((
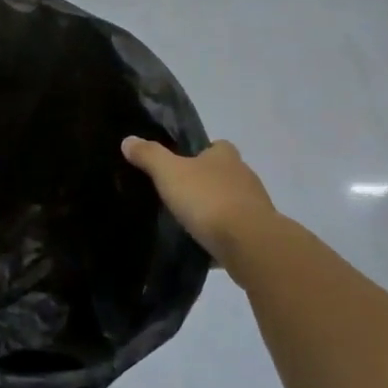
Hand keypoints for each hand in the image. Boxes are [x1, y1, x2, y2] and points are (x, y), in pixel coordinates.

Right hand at [121, 137, 276, 266]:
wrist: (250, 244)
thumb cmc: (208, 199)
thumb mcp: (170, 173)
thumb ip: (149, 156)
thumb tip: (128, 140)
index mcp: (225, 156)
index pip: (217, 146)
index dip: (201, 153)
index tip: (183, 164)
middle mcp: (244, 176)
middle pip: (225, 174)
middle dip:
))
■ INSTRUCTIONS TO FOLLOW:
The lines to copy are those above that contain "index".

■ EXERCISE RESULT:
index mcp: (225, 156)
index pip: (217, 146)
index dip: (201, 153)
index tip: (183, 164)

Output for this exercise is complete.